310/557.1923, Ext. 201
kseton@sblservices.com
www.setonlawgroup.com
Maximize The “Good” of Your Charitable Trust
The use of charitable trusts to “hold assets in trust” for a charitable beneficiary has been around for decades. There are those who believe that, were it not for the advantageous tax benefits of charitable trusts, charities would have lost a valuable source of funding. Although we are now in the era of the repeal of the estate tax, for most of recent history, and quite possibly the future, there has been an estate tax which allowed high net worth individuals to bequeath monies to charities in order to carry out their philanthropic aspirations as well as their tax planning strategies. Each philanthropist dedicated monies and property to those charities suitable to their own personal tastes and desires.

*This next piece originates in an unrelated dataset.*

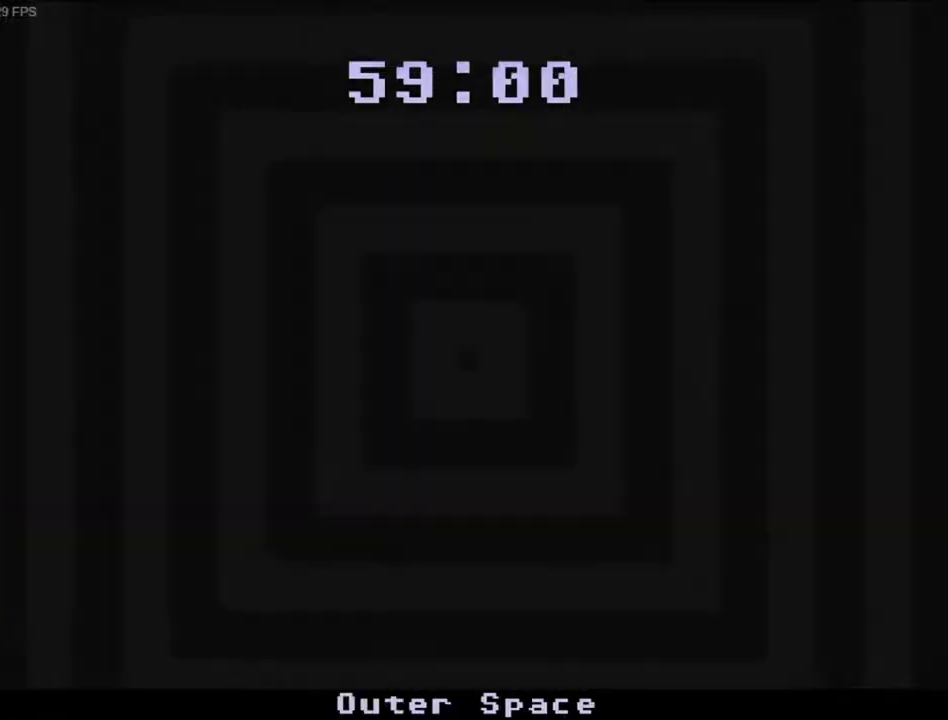
{"keys": ["a"], "events": [[500, "a", "down"], [500, "d", "up"]]}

Legally, in order to form a trust, the “settlor” (i.e., the one “setting up the trust” with his/her assets) makes his or her express statements concerning the use of the charitable donation; such statements are called “donor intent,” a pivotal concept. Many cases have dealt with legal disputes by the estates of deceased donors concerning this notion of donor intent, and alleged breaches of such intent. That being said, when hiring a legal practitioner to help structure your charitable trust, you want to ensure that the attorney understands the intricacies of donor intent, because as we all know, after you die there is no way to get legal testimony from you to explain your intentions. Such donor intent, and the manner and method of expressing it, can be absolutely critical to ensure that the money you have so generously bequeathed fulfills your philanthropic objectives.

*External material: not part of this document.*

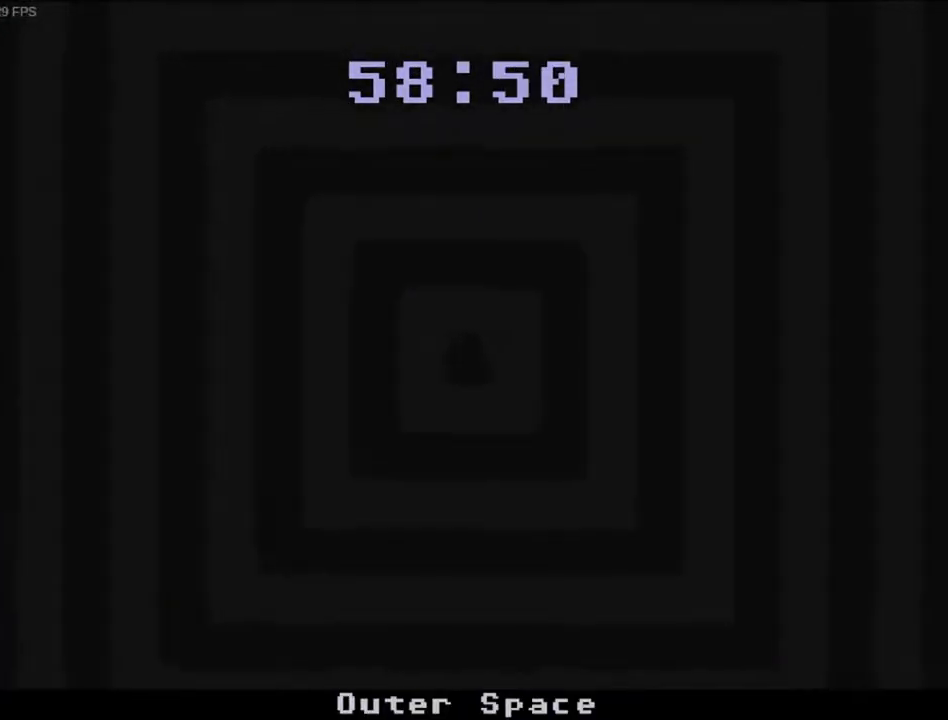
{"keys": ["a"], "events": []}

Those who have given significant sums of monies (considering their available resources) during their lifetime well know that giving is serious business. No one wants their contribution to be used for unintended purposes or to give their money to recipients unable to fulfill their promises. Thus, in structuring a trust, it is vital to nominate trustees who you not only trust, but who are professionally competent and knowledgeable about philanthropy to ensure your vision, passion, and intent are carried out. Charitable trusts result in charitable gifts, and the manner in which you set up your trust can significantly impact the amount of resulting good. Therefore, paying attention to the structure of the gifts to be made via your trustee and trust can help maximize the charitable effect you have.You must also choose the legal practitioner who is drafting your trust wisely. Specifically, you may not want to hire a practitioner who solely functions as an estate planning lawyer, because although they can handle trust basics more than competently, when it comes to charitable trusts, it may be beneficial to engage a lawyer who specializes in philanthropy to review those portions of your trust concerning charitable giving.

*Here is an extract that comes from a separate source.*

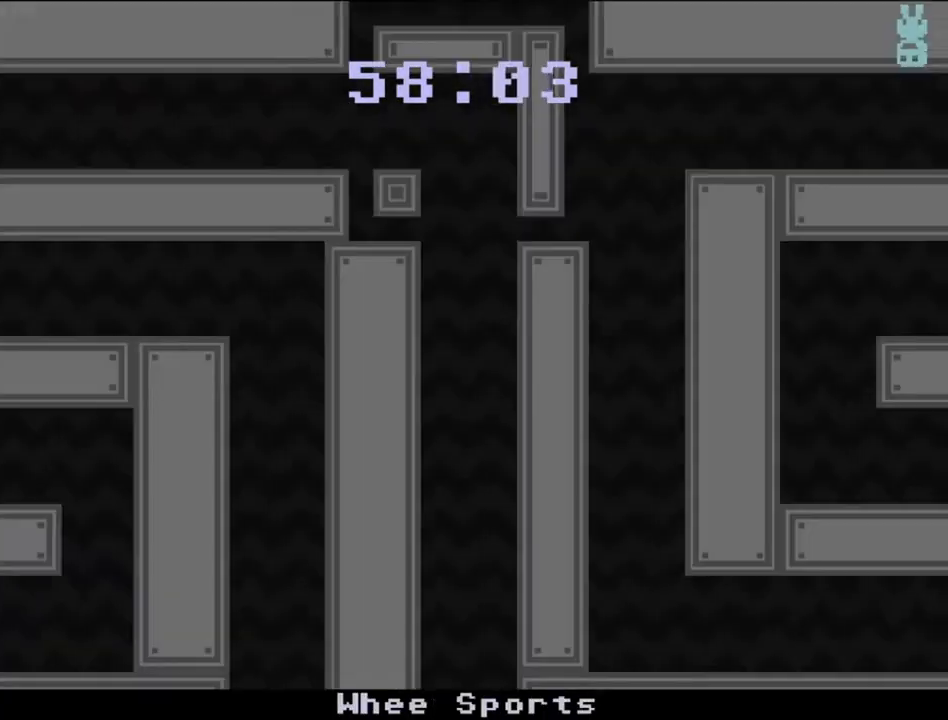
{"keys": ["a"], "events": []}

For those reading this article, I do not anticipate any intentional misuse of charitable trusts, but be mindful that even unintentional violators of the following rule can suffer serious consequences. Once you place assets into a charitable trust that is either irrevocable by its terms or upon your death, any uncharitable use of the assets is an absolute violation of both governing California and Federal law.
Please note also that within the broad category of charitable trusts, there are subclasses which should be considered. A good practitioner will help you determine the specific subclasses that might be applicable based on various factors comprising your trust. For example, as we know, certain assets are income producing. Trusts often deal differently with the treatment of such income and its distribution, as contrasted with the underlying assets, which are being held in trust. This is only meant to alert you to such distinctions which should, along with all economic and charitable components of your trust, be discussed further with your legal and financial advisors.
Another issue to be aware of is the creation of private foundations through trusts. It is common for charitable trusts created by high net worth individuals to, as a feature of such trust, create a private foundation. A private foundation is controlled by certain person(s) designated by the settlor to be funded from the assets of the charitable trust. There are many intricacies concerning the rules and regulations of private foundations. For example, assets held by private foundations must be distributed according to certain mandatory distribution requirements (i.e., the 5% rule).
Overall, if you are thinking about philanthropy and desire to maximize your charitable impact and the “good” you cause, make sure you think very carefully about who legally records your vision to effectuate your intent, whether during your lifetime or after.